In many ways, Kautenburger is most at home among nature’s trappings, whether at the park or at his home in Berea, where beehives and live poultry share the land. Nature supplies mysteries. Kautenburger’s artistic side provides a vehicle for exploration, mostly through the development of three-dimensional forms.

In the classroom, Kautenburger stokes that curiosity in others. CIA Illustration major Jarod Perry-Richardson is in Kautenberger’s Engaged Practice class, and is focusing his attention on a rotted log by a stream. He has made molds of it using cement mixed with soil from the site, and will place these man-made “fossils” in the habitat to mimic an archaeological find.

Perry-Richardson also has taken photos and written poetry to incorporate into his project. “I took this class because I wanted to branch out in my art,” he says. “It’s a good place to think and absorb the natural world.’’

Kautenburger is a 2016 Creative Workforce Fellow through the Community Partnership for Arts and Culture, supported by Cuyahoga County taxpayers. As part of that, he is creating a book project he calls Wonder: Connections to Nature. He invites members of the public to visit all 18 Metroparks reservations with him and participate in a writing and photography exercise that involves the use of pinhole cameras.

“I’m interested in this idea of peripheral vision and interesting ambiguity, which I see in pinhole photos,’’ he says. “The struggle to take images while having very little control helps me to see, regardless of the image quality.”

Each Metroparks reservation will have two pages in the book with an image and text. Kautenburger is still working out how to pick what he will use. He will play with the aesthetic of the type —perhaps embossing it over the image. “This is new territory for me,’’ he noted. “I’m not a writer. I don’t work with text. I’m not a public artist.’’

Woodworking is a more familiar territory. Kautenburger’s woodshop is in an outbuilding behind his home, just past the pen that houses turkeys Ben Franklin and Marie Curie, and through the yard where the family’s chickens roam.

Kautenburger trained in school as a ceramicist. He had a studio in Philadelphia near a woodworker, and learned some of his skills there. But he is largely self taught, and first honed his wood skills making beehives. “I got into beekeeping because of the seemingly mystical tools, like the smoker and bee suits,’’ he says. The objects themselves attracted him. “I’m interested in the potential poetry of things.’’

Wood sculptures occupy studio space, but canvas works compete more often for display. A sewing machine and related items occupy one side of his studio worktable.

Kautenburger likes the quiet process of working with fabric. “Maybe I’m thinking about my mom.
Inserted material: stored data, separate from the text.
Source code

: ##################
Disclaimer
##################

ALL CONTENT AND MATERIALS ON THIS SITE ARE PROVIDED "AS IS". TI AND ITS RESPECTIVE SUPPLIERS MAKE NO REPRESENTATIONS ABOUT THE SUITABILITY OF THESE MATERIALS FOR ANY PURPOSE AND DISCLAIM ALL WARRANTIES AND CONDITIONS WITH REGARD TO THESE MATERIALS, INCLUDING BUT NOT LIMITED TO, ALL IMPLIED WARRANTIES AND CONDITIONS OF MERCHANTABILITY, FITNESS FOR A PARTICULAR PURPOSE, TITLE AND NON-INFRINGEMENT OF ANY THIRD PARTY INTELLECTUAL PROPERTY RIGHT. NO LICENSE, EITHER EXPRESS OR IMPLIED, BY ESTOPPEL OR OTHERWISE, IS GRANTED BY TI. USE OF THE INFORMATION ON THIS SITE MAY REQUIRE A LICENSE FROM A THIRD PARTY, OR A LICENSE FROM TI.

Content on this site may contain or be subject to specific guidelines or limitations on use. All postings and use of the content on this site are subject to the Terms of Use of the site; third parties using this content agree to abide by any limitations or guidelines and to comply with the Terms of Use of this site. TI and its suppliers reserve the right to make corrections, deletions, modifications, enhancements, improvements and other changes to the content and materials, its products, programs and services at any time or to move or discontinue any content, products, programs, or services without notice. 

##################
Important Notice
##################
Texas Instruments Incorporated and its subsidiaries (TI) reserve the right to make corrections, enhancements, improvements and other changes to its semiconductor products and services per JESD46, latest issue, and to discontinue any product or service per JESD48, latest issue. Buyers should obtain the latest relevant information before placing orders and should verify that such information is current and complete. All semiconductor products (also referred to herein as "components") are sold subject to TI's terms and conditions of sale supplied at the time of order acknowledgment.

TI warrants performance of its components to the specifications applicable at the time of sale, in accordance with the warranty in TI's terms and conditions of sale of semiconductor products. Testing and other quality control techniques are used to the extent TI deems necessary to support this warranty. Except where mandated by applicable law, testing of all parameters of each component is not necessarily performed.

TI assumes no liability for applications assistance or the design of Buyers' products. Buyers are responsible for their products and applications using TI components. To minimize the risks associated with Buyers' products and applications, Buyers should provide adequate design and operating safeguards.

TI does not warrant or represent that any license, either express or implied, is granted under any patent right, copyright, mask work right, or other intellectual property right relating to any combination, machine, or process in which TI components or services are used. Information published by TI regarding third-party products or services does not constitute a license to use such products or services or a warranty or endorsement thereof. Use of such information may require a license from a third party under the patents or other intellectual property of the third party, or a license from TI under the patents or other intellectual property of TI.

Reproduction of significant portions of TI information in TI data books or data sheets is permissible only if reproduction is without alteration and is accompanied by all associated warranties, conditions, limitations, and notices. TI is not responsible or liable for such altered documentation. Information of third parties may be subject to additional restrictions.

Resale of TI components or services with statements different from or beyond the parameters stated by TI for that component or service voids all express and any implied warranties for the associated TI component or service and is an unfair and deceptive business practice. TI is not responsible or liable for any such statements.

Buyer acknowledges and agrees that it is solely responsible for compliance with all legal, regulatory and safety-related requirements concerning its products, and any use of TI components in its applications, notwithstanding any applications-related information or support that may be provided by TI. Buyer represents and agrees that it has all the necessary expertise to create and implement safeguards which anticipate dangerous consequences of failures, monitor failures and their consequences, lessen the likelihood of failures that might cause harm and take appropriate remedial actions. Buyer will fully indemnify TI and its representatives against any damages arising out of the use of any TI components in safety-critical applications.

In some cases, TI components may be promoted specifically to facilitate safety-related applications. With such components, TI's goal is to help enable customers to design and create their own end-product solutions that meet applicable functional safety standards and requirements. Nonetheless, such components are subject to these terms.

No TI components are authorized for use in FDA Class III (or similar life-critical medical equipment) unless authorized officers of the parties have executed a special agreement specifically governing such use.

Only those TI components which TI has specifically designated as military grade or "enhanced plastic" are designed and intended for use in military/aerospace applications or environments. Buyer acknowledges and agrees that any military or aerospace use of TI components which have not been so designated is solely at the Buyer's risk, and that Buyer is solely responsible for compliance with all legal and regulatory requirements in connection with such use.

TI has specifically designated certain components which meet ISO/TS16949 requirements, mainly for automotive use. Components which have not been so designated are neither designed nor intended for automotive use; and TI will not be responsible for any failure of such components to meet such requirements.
I remember hearing the sewing machine at night when I was young,’’ he says. “I like to be able to fold up my work.’’ He picks up a recent work, which looks like two butterfly nets connected in the middle by a long canvas tube. “I like the softness of the fabric.’’
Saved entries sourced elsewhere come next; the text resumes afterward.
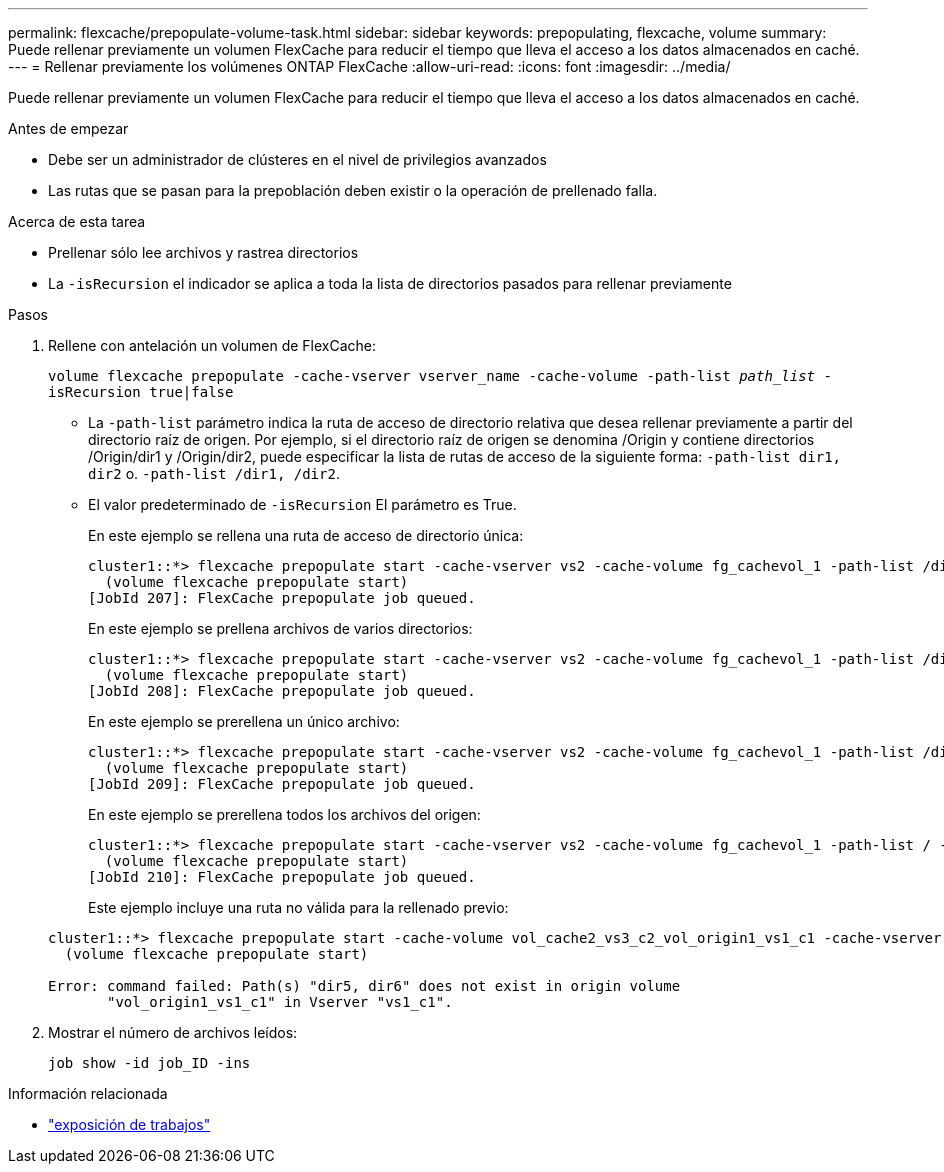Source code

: ---
permalink: flexcache/prepopulate-volume-task.html 
sidebar: sidebar 
keywords: prepopulating, flexcache, volume 
summary: Puede rellenar previamente un volumen FlexCache para reducir el tiempo que lleva el acceso a los datos almacenados en caché. 
---
= Rellenar previamente los volúmenes ONTAP FlexCache
:allow-uri-read: 
:icons: font
:imagesdir: ../media/


[role="lead"]
Puede rellenar previamente un volumen FlexCache para reducir el tiempo que lleva el acceso a los datos almacenados en caché.

.Antes de empezar
* Debe ser un administrador de clústeres en el nivel de privilegios avanzados
* Las rutas que se pasan para la prepoblación deben existir o la operación de prellenado falla.


.Acerca de esta tarea
* Prellenar sólo lee archivos y rastrea directorios
* La `-isRecursion` el indicador se aplica a toda la lista de directorios pasados para rellenar previamente


.Pasos
. Rellene con antelación un volumen de FlexCache:
+
`volume flexcache prepopulate -cache-vserver vserver_name -cache-volume -path-list _path_list_ -isRecursion true|false`

+
** La `-path-list` parámetro indica la ruta de acceso de directorio relativa que desea rellenar previamente a partir del directorio raíz de origen. Por ejemplo, si el directorio raíz de origen se denomina /Origin y contiene directorios /Origin/dir1 y /Origin/dir2, puede especificar la lista de rutas de acceso de la siguiente forma: `-path-list dir1, dir2` o. `-path-list /dir1, /dir2`.
** El valor predeterminado de `-isRecursion` El parámetro es True.
+
En este ejemplo se rellena una ruta de acceso de directorio única:

+
[listing]
----
cluster1::*> flexcache prepopulate start -cache-vserver vs2 -cache-volume fg_cachevol_1 -path-list /dir1
  (volume flexcache prepopulate start)
[JobId 207]: FlexCache prepopulate job queued.
----
+
En este ejemplo se prellena archivos de varios directorios:

+
[listing]
----
cluster1::*> flexcache prepopulate start -cache-vserver vs2 -cache-volume fg_cachevol_1 -path-list /dir1,/dir2,/dir3,/dir4
  (volume flexcache prepopulate start)
[JobId 208]: FlexCache prepopulate job queued.
----
+
En este ejemplo se prerellena un único archivo:

+
[listing]
----
cluster1::*> flexcache prepopulate start -cache-vserver vs2 -cache-volume fg_cachevol_1 -path-list /dir1/file1.txt
  (volume flexcache prepopulate start)
[JobId 209]: FlexCache prepopulate job queued.
----
+
En este ejemplo se prerellena todos los archivos del origen:

+
[listing]
----
cluster1::*> flexcache prepopulate start -cache-vserver vs2 -cache-volume fg_cachevol_1 -path-list / -isRecursion true
  (volume flexcache prepopulate start)
[JobId 210]: FlexCache prepopulate job queued.
----
+
Este ejemplo incluye una ruta no válida para la rellenado previo:

+
[listing]
----
cluster1::*> flexcache prepopulate start -cache-volume vol_cache2_vs3_c2_vol_origin1_vs1_c1 -cache-vserver vs3_c2 -path-list /dir1, dir5, dir6
  (volume flexcache prepopulate start)

Error: command failed: Path(s) "dir5, dir6" does not exist in origin volume
       "vol_origin1_vs1_c1" in Vserver "vs1_c1".
----


. Mostrar el número de archivos leídos:
+
`job show -id job_ID -ins`



.Información relacionada
* link:https://docs.netapp.com/us-en/ontap-cli/job-show.html["exposición de trabajos"^]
A canvas structure on one studio wall reveals itself on closer inspection as a pup tent, housing a naturalist’s discoveries. He plans to make a series of them, each holding natural-history information, he says.

Longtime CIA faculty member Barbara Stanczak has been Kautenburger’s friend from his early days at the college, where he began teaching in 2001. “What attracts me personally most to Kevin is his humility, a very rare quality, especially knowing the ego of most artists,” she says. “His simple, honest, uncomplicated character invites cooperation. Kevin is totally unpretentious. What you see is what you get.”
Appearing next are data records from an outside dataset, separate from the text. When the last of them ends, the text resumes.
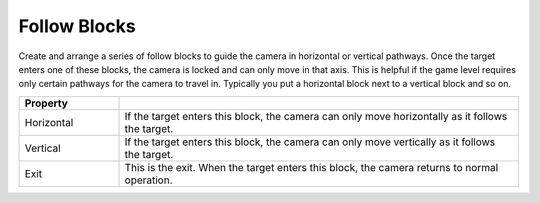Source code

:Follow Blocks
+++++++++++++

Create and arrange a series of follow blocks to guide the camera
in horizontal or vertical pathways. Once the target enters one of these blocks,
the camera is locked and can only move in that axis. This is helpful if the game level
requires only certain pathways for the camera to travel in. Typically you put a horizontal
block next to a vertical block and so on.


.. list-table::
   :widths: 25 100
   :header-rows: 1

   * - Property
     - 

   * - Horizontal
     - If the target enters this block, the camera can only move horizontally as it follows the target.

   * - Vertical
     - If the target enters this block, the camera can only move vertically as it follows the target.

   * - Exit
     - This is the exit. 
       When the target enters this block, the camera returns to normal operation.
       
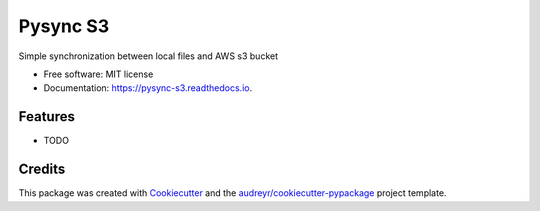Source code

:=========
Pysync S3
=========


.. image:: https://img.shields.io/pypi/v/pysync_s3.svg
        :target: https://pypi.python.org/pypi/pysync_s3

.. image:: https://img.shields.io/travis/henighan/pysync_s3.svg
        :target: https://travis-ci.org/henighan/pysync_s3

.. image:: https://readthedocs.org/projects/pysync-s3/badge/?version=latest
        :target: https://pysync-s3.readthedocs.io/en/latest/?badge=latest
        :alt: Documentation Status




Simple synchronization between local files and AWS s3 bucket


* Free software: MIT license
* Documentation: https://pysync-s3.readthedocs.io.


Features
--------

* TODO

Credits
-------

This package was created with Cookiecutter_ and the `audreyr/cookiecutter-pypackage`_ project template.

.. _Cookiecutter: https://github.com/audreyr/cookiecutter
.. _`audreyr/cookiecutter-pypackage`: https://github.com/audreyr/cookiecutter-pypackage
Stanczak sees Kautenburger’s work as a natural outgrowth of his character.

“He explores nature with humble curiosity, even reverence. His material choices and preferences are from nature, and they give dignity and beauty even to mud, leaves or bugs,” she says. “You can find Kevin talking enthusiastically about his chickens, turkey or bees, recording with curiosity and awareness fine detail in their growth. This awareness feeds his visual choices and becomes transformed into sensitive handling of the materials at hand. I find no separation between Kevin the individual and Kevin’s work. One reflects intuitively the other.”